> _Exercise brief_: From the records below, copy out each line that has the word "Funchal".

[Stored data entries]
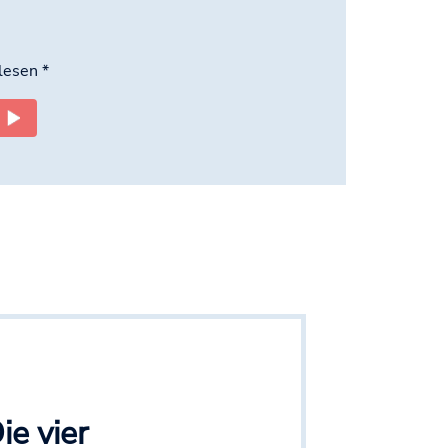
elesen
*
e vier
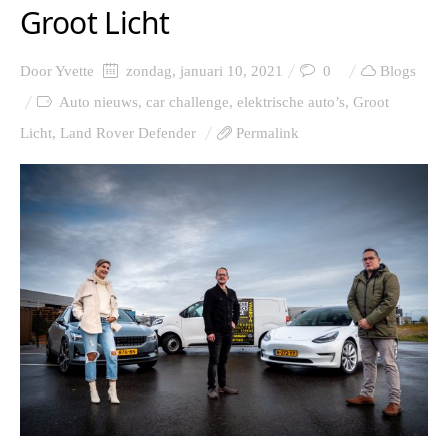
Groot Licht
Door
Yvette
zondag, januari 10, 2021
0
Blogs
Auto nieuws
,
car challenge
,
elektrische auto’s
,
Groot
Licht
,
Land Rover Defender
Permalink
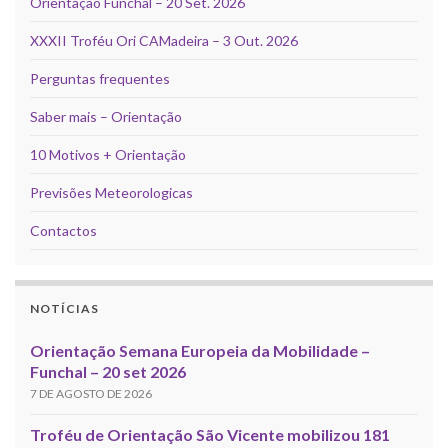
Orientação Funchal – 20 Set. 2026
XXXII Troféu Ori CAMadeira – 3 Out. 2026
Perguntas frequentes
Saber mais – Orientação
10 Motivos + Orientação
Previsões Meteorologicas
Contactos
NOTÍCIAS
Orientação Semana Europeia da Mobilidade –
Funchal – 20 set 2026
7 DE AGOSTO DE 2026
Troféu de Orientação São Vicente mobilizou 181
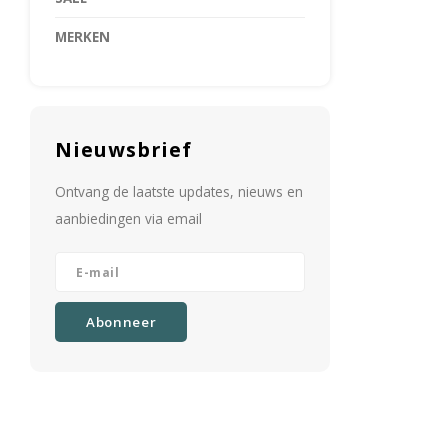
MERKEN
Nieuwsbrief
Ontvang de laatste updates, nieuws en
aanbiedingen via email
Abonneer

> _Solution for this exercise_:
Orientação Funchal – 20 Set. 2026
Funchal – 20 set 2026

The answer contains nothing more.